* _What is being asked_: Wherever "shoulder" occurs in the entries, copy the line that holds it.

Stored records:
'''
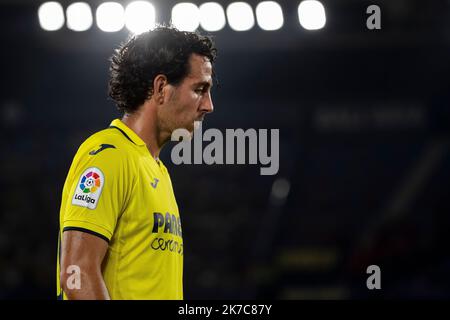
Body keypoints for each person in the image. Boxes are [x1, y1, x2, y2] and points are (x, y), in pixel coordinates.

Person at [56, 26, 216, 300]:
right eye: (199, 89)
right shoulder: (110, 154)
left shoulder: (156, 170)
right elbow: (76, 273)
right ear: (161, 88)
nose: (208, 105)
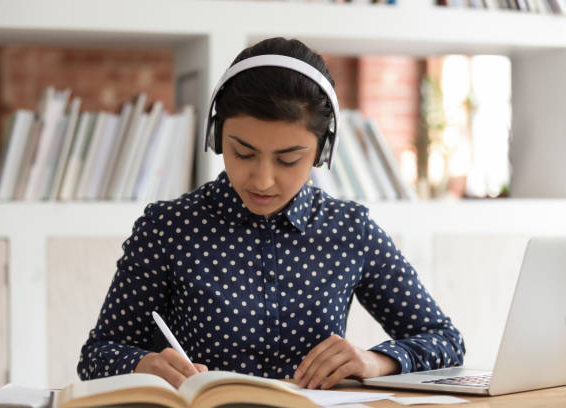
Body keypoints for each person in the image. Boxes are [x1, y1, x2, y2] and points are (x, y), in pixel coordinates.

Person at [77, 37, 465, 390]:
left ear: (321, 152)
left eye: (288, 159)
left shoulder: (351, 231)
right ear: (215, 137)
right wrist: (144, 362)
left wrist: (374, 361)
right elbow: (97, 356)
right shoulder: (168, 228)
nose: (262, 180)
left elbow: (445, 340)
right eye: (243, 153)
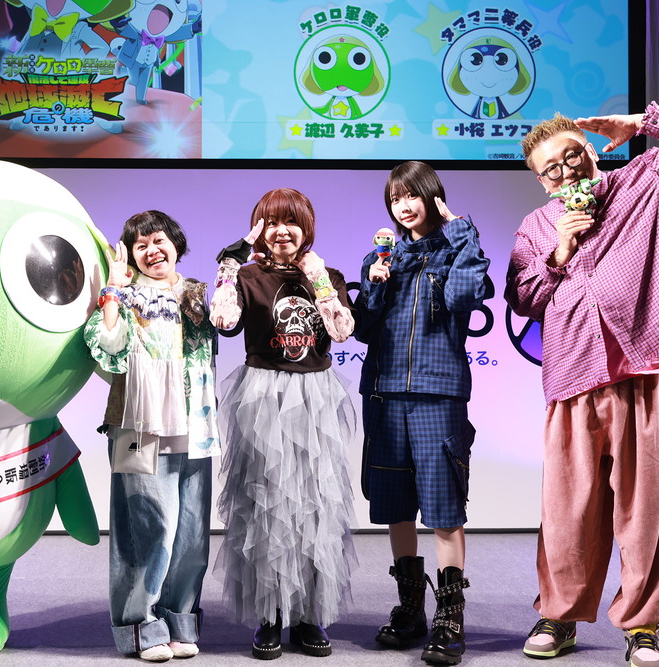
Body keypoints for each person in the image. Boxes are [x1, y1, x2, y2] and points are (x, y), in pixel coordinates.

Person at [505, 102, 659, 666]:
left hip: (645, 368)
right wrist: (560, 250)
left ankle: (643, 624)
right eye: (550, 170)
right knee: (569, 510)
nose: (564, 172)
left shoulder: (647, 181)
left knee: (646, 509)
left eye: (571, 156)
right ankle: (559, 614)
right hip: (573, 373)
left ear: (589, 151)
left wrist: (643, 123)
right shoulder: (537, 226)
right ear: (541, 182)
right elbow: (523, 297)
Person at [210, 187, 358, 660]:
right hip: (263, 394)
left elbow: (342, 331)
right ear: (259, 229)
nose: (281, 231)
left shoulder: (327, 275)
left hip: (314, 396)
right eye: (271, 222)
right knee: (266, 505)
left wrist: (320, 281)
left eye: (291, 222)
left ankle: (311, 613)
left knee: (315, 504)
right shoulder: (248, 275)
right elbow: (223, 321)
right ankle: (269, 615)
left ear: (306, 227)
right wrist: (230, 264)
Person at [354, 161, 491, 665]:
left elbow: (462, 297)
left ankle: (450, 618)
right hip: (384, 396)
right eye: (395, 199)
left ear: (432, 195)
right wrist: (374, 283)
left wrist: (462, 234)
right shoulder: (382, 256)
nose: (403, 206)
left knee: (444, 509)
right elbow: (363, 329)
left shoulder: (457, 250)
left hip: (438, 395)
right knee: (395, 507)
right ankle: (410, 608)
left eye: (411, 194)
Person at [84, 211, 220, 663]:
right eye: (140, 245)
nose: (152, 250)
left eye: (158, 240)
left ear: (176, 244)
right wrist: (113, 288)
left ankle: (180, 621)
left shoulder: (196, 294)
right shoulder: (123, 295)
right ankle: (140, 626)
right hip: (136, 426)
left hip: (194, 424)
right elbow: (108, 347)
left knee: (190, 534)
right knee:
'''
* _Answer box_:
right shoulder: (110, 154)
left shoulder: (156, 170)
left shoulder: (351, 231)
right shoulder: (168, 228)
left shoulder: (647, 181)
right shoulder: (537, 226)
left shoulder: (327, 275)
right shoulder: (248, 275)
right shoulder: (382, 256)
left shoulder: (457, 250)
left shoulder: (196, 294)
right shoulder: (123, 295)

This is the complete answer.